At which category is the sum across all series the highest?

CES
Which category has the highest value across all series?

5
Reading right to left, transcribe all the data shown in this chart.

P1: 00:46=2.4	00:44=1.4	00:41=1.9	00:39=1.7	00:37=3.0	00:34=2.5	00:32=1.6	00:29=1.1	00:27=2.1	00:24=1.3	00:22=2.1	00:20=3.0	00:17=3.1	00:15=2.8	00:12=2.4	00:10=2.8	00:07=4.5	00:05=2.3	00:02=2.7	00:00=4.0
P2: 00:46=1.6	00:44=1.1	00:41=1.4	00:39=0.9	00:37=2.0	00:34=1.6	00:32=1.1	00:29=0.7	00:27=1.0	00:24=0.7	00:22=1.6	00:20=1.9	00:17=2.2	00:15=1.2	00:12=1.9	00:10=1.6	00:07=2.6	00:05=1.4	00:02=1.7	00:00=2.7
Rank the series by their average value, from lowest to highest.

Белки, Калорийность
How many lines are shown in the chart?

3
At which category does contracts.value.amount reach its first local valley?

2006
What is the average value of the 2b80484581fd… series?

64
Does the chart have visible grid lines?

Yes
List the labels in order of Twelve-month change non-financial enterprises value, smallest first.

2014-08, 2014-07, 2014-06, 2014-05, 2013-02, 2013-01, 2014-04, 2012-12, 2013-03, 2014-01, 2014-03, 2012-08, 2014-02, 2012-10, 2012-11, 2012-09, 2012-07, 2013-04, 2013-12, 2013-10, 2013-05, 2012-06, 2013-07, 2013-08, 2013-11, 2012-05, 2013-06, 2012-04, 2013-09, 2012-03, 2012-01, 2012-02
==*==
◆ **Required action**: Report every line above that contains the word "chart", copying each one in full.

◆ **Expected answer**:
Reading right to left, transcribe all the data shown in this chart.
How many lines are shown in the chart?
Does the chart have visible grid lines?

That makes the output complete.